## RECORDS SUPPLIED:

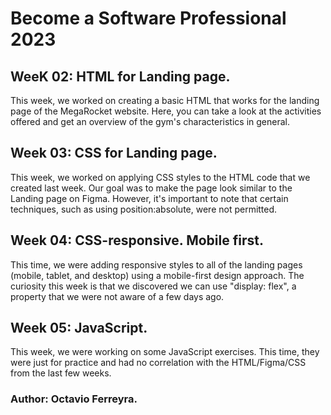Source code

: # Become a Software Professional 2023
## WeeK 02: HTML for Landing page.
This week, we worked on creating a basic HTML that works for the landing page of the MegaRocket website. Here, you can take a look at the activities offered and get an overview of the gym's characteristics in general.
## Week 03: CSS for Landing page.
This week, we worked on applying CSS styles to the HTML code that we created last week. Our goal was to make the page look similar to the Landing page on Figma. However, it's important to note that certain techniques, such as using position:absolute, were not permitted.  
## Week 04: CSS-responsive. Mobile first.
This time, we were adding responsive styles to all of the landing pages (mobile, tablet, and desktop) using a mobile-first design approach. The curiosity this week is that we discovered we can use "display: flex", a property that we were not aware of a few days ago.
## Week 05: JavaScript.
This week, we were working on some JavaScript exercises. This time, they were just for practice and had no correlation with the HTML/Figma/CSS from the last few weeks.
### Author: Octavio Ferreyra.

## TASK REQUIREMENTS:
Out of the entries above, write out only the lines between the line holding "Software Professional 2023" and the line holding "## Week 03: CSS for Landing page.", inclusive, each exactly as given.

## SOLVED EXERCISE:
: # Become a Software Professional 2023
## WeeK 02: HTML for Landing page.
This week, we worked on creating a basic HTML that works for the landing page of the MegaRocket website. Here, you can take a look at the activities offered and get an overview of the gym's characteristics in general.
## Week 03: CSS for Landing page.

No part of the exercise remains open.